--- Start ---

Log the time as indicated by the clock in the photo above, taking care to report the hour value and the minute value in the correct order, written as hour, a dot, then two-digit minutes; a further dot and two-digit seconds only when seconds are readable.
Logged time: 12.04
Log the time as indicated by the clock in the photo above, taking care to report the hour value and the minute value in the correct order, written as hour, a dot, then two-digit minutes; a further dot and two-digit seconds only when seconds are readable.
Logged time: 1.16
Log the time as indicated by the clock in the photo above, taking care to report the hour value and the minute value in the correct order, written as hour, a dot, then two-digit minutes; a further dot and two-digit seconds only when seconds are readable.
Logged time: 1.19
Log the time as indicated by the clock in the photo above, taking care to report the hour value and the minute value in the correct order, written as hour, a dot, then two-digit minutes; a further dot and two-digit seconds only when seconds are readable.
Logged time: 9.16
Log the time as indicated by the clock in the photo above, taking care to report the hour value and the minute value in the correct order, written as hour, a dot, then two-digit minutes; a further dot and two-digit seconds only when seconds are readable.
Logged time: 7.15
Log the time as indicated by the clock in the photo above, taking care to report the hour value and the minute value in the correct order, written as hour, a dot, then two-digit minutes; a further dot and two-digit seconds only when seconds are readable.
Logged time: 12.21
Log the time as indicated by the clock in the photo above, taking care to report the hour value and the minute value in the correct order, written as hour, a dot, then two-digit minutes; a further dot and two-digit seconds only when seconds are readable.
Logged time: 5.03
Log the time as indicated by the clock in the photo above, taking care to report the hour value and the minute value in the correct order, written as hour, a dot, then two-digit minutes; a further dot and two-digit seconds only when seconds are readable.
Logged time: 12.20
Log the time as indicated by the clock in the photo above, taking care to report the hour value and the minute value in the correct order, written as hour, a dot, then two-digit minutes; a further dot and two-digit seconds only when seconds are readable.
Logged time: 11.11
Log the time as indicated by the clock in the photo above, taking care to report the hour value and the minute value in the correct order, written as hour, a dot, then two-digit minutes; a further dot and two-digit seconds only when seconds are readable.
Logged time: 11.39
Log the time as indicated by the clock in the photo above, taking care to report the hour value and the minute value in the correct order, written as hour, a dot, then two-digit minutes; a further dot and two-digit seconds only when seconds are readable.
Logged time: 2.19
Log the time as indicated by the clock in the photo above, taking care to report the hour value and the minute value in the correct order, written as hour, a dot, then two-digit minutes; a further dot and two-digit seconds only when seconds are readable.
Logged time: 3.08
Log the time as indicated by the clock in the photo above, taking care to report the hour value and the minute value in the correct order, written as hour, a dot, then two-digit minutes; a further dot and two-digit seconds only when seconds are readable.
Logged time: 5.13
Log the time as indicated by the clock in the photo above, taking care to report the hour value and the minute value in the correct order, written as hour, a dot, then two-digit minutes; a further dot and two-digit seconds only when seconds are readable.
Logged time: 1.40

--- End ---

* _SHORT EXERCISE_
Reproduce all of the items above verbatim, line for line, with nothing altered.

* _SOLUTION BELOW_
Log the time as indicated by the clock in the photo above, taking care to report the hour value and the minute value in the correct order, written as hour, a dot, then two-digit minutes; a further dot and two-digit seconds only when seconds are readable.
Logged time: 12.04
Log the time as indicated by the clock in the photo above, taking care to report the hour value and the minute value in the correct order, written as hour, a dot, then two-digit minutes; a further dot and two-digit seconds only when seconds are readable.
Logged time: 1.16
Log the time as indicated by the clock in the photo above, taking care to report the hour value and the minute value in the correct order, written as hour, a dot, then two-digit minutes; a further dot and two-digit seconds only when seconds are readable.
Logged time: 1.19
Log the time as indicated by the clock in the photo above, taking care to report the hour value and the minute value in the correct order, written as hour, a dot, then two-digit minutes; a further dot and two-digit seconds only when seconds are readable.
Logged time: 9.16
Log the time as indicated by the clock in the photo above, taking care to report the hour value and the minute value in the correct order, written as hour, a dot, then two-digit minutes; a further dot and two-digit seconds only when seconds are readable.
Logged time: 7.15
Log the time as indicated by the clock in the photo above, taking care to report the hour value and the minute value in the correct order, written as hour, a dot, then two-digit minutes; a further dot and two-digit seconds only when seconds are readable.
Logged time: 12.21
Log the time as indicated by the clock in the photo above, taking care to report the hour value and the minute value in the correct order, written as hour, a dot, then two-digit minutes; a further dot and two-digit seconds only when seconds are readable.
Logged time: 5.03
Log the time as indicated by the clock in the photo above, taking care to report the hour value and the minute value in the correct order, written as hour, a dot, then two-digit minutes; a further dot and two-digit seconds only when seconds are readable.
Logged time: 12.20
Log the time as indicated by the clock in the photo above, taking care to report the hour value and the minute value in the correct order, written as hour, a dot, then two-digit minutes; a further dot and two-digit seconds only when seconds are readable.
Logged time: 11.11
Log the time as indicated by the clock in the photo above, taking care to report the hour value and the minute value in the correct order, written as hour, a dot, then two-digit minutes; a further dot and two-digit seconds only when seconds are readable.
Logged time: 11.39
Log the time as indicated by the clock in the photo above, taking care to report the hour value and the minute value in the correct order, written as hour, a dot, then two-digit minutes; a further dot and two-digit seconds only when seconds are readable.
Logged time: 2.19
Log the time as indicated by the clock in the photo above, taking care to report the hour value and the minute value in the correct order, written as hour, a dot, then two-digit minutes; a further dot and two-digit seconds only when seconds are readable.
Logged time: 3.08
Log the time as indicated by the clock in the photo above, taking care to report the hour value and the minute value in the correct order, written as hour, a dot, then two-digit minutes; a further dot and two-digit seconds only when seconds are readable.
Logged time: 5.13
Log the time as indicated by the clock in the photo above, taking care to report the hour value and the minute value in the correct order, written as hour, a dot, then two-digit minutes; a further dot and two-digit seconds only when seconds are readable.
Logged time: 1.40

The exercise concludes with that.